Strip Search Tramp
High Knucks
Futumche
The Tin Music and Arts, Coventry
21st December 2019
We’ve been waiting to see Strip Search Tramp for a while now and four days before Christmas seems the ideal time. Add to that High Knucks and Futumche and it’s a gig not to miss, especially as they’ve asked us to provide tunes between the bands. Read what happened below.
Tracey stands, looking wonderful in her Starfleet dress, singing Yakuza as the room is full of friends, old and new. Around her Strip Search Tramp take the music into harder and more intense territory. It’s been a while coming but not only are Fighting Boredom finally watching Strip Search Tramp tear the venue apart, we are also inflicting our music onto the crowd between and after the bands. Top that with tequila and free beer and we are having a blast.
We set up in the sound booth so we can hide from beautiful shouting drunken goths which, for the record, doesn’t work, they still find us. The snapper piles straight into Techno and doom and the night is on.

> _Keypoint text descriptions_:

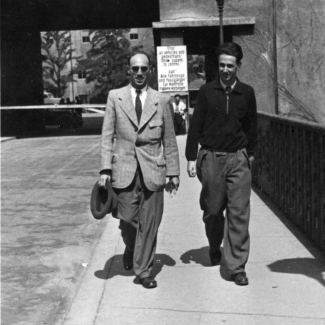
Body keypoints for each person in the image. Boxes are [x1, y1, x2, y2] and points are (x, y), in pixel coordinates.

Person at [99, 53, 180, 289]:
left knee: (151, 221)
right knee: (127, 219)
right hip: (123, 168)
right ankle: (132, 247)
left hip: (153, 169)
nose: (139, 73)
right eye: (135, 68)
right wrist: (105, 168)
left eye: (144, 68)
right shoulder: (115, 97)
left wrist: (173, 173)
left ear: (150, 70)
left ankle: (144, 270)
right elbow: (107, 135)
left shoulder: (162, 100)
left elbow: (170, 140)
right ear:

> _PARTS OF THE EXERCISE_:
A – Reproduce the gig review starting at "Tracey stands, looking" and ending at "night is on.", swapping "tequila" for "whisky".
B – Summarize the gig review in two sentences.
C – Extend the gig review from where it stops.
None of the data is needed here.

> _RESPONSE LIST_:
A –
Tracey stands, looking wonderful in her Starfleet dress, singing Yakuza as the room is full of friends, old and new. Around her Strip Search Tramp take the music into harder and more intense territory. It’s been a while coming but not only are Fighting Boredom finally watching Strip Search Tramp tear the venue apart, we are also inflicting our music onto the crowd between and after the bands. Top that with whisky and free beer and we are having a blast.
We set up in the sound booth so we can hide from beautiful shouting drunken goths which, for the record, doesn’t work, they still find us. The snapper piles straight into Techno and doom and the night is on.

B – Fighting Boredom attended a Strip Search Tramp gig with High Knucks and Futumche at The Tin Music and Arts in Coventry on 21st December 2019, where they had also been asked to play tunes between the bands. Strip Search Tramp pushed their music into harder and more intense territory, while Fighting Boredom enjoyed tequila and free beer and played from the sound booth, where drunken goths still found them.

C –
First band are Futumche, Fighting Boredom like Futumche, I’ve written about them before and have high expectations for tonight. A trio, bare chested long haired drummer, a dapper long haired guitarist and the coolest short haired bassist of the night, insane looking, crowd baiting and just plain cool. The drums kick off the set, there’s a burst of noise and we slam straight into a massive Sabbaff guitar vibe, powerful and glorious. The harmonies and noise just carry on relentless as between them the two at the front sing. Then it changes, the music flows up and down and turns liquid, slips back into the big noise that then speeds up to the point of spontaneous combustion. Wallops into hard core punk and then plucked bass and prog synth sounds.
Futumche cram as many sounds into a song as most bands fit on an album, and it always works. They move the sound around, mould it, let it loose, caress it and make it their own. They run on adrenaline and channel the spirits of Nomeansno, the Minutemen, fIREHOSE but fail to sound like any of them. The sound switches, stops, lunges, lurches freaks out into jazz, rock’n’roll, doom, metal it’s all of it, all at the same time. It could be a mess but instead is a glorious glorious sound. When the bassist licks the neck of his guitar you realise that the only place this noise could come from is another galaxy. If you’ve not caught Futumche yet… just get on it.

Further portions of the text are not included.